Alıntı Metin:
☆ ☆ ☆ ☆

Emsal Mahkeme Kararı İstanbul Anadolu 7. Asliye Ticaret Mahkemesi 2022/22 E. 2023/373 K. 10.05.2023 T.

Görüntülediğiniz mahkeme kararı henüz kesinleşmemiştir. Yararlı olması amacıyla eklenmiştir.

T.C. İstanbul Anadolu 7. ASLİYE TİCARET MAHKEMESİ

ESAS NO : 2022/22 Esas
KARAR NO : 2023/373

DAVA : İtirazın İptali (Ticari Satımdan Kaynaklanan)
DAVA TARİHİ : 27/10/2014
KARAR TARİHİ : 10/05/2023

Mahkememizde görülen İtirazın İptali (Ticari Satımdan Kaynaklanan) davasının yapılan açık yargılaması sonunda,

DAVA : Davacı vekili dava dilekçesinde özetle; müvekkili ile davalı şirket arasında akdedilen 07.11.2013 tarihli sözleşme ile ——Merkezi’nin yapımı işinin davalıya verildiğini, müvekkili firmanın sözleşmede belirtilen yükümlülüklerini yerine getirerek davalı şirket yetkilisince onaylanarak yapılan işi ve işyerinin teslim edildiğini, davalı tarafından işin kabul edilip teslim alınması üzerine müvekkilinin kesin hak ediş raporları ve davalı ile görüşmeler neticesinde toplam 292.388,10 TL bedelli 3 adet faturanın kesildiğini, kesilen bu faturaların davalı tarafça itiraz edilmeyerek tebliğ ve teslim alındığını, davalı tarafça fatura bedellinden 141.347,79 TL’lik kısmının ödendiğini, bakiye 151.040,37 TL’lik kısmının noter ihtarnamesi ile ödenmesinin ihtar edildiğini, tebliğ edilen ihtarnameye rağmen ödenmemesi üzerine tahsili için——. Sayılı dosya ile icra takibi başlattıklarını, davalının takibe itiraz ettiğini ve takibin durduğunu, davalının itirazının haksız ve yersiz olduğunu iddia ile itirazın iptaline, takibin devamına ve %20’den az olmamak üzere icra inkar tazminatına hükmedilmesine karar verilmesini talep ve dava etmiştir.

☆ ☆ ☆ ☆

Veri Satırları:

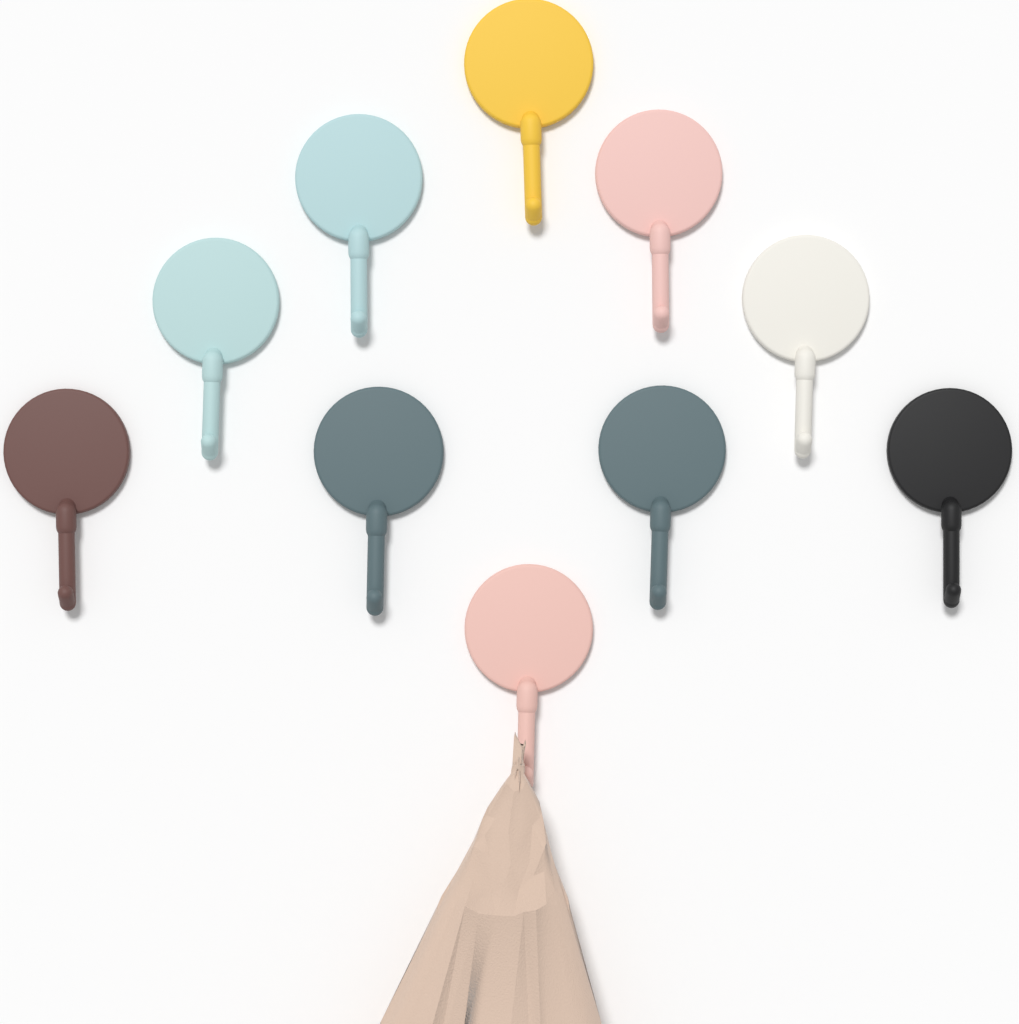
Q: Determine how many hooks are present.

☆ ☆ ☆ ☆

Kısa Görev:
Mahkeme kararı metnine göre şu soruları yanıtlayın:
(a) Dava hangi tarihte açılmıştır?
(b) Davacı ile davalı şirket arasındaki sözleşme hangi tarihlidir?
(c) Davalı, fatura bedelinin ne kadarlık kısmını ödemiştir?

Sorunun Çözümü:
(a) 27/10/2014
(b) 07.11.2013
(c) 141.347,79 TL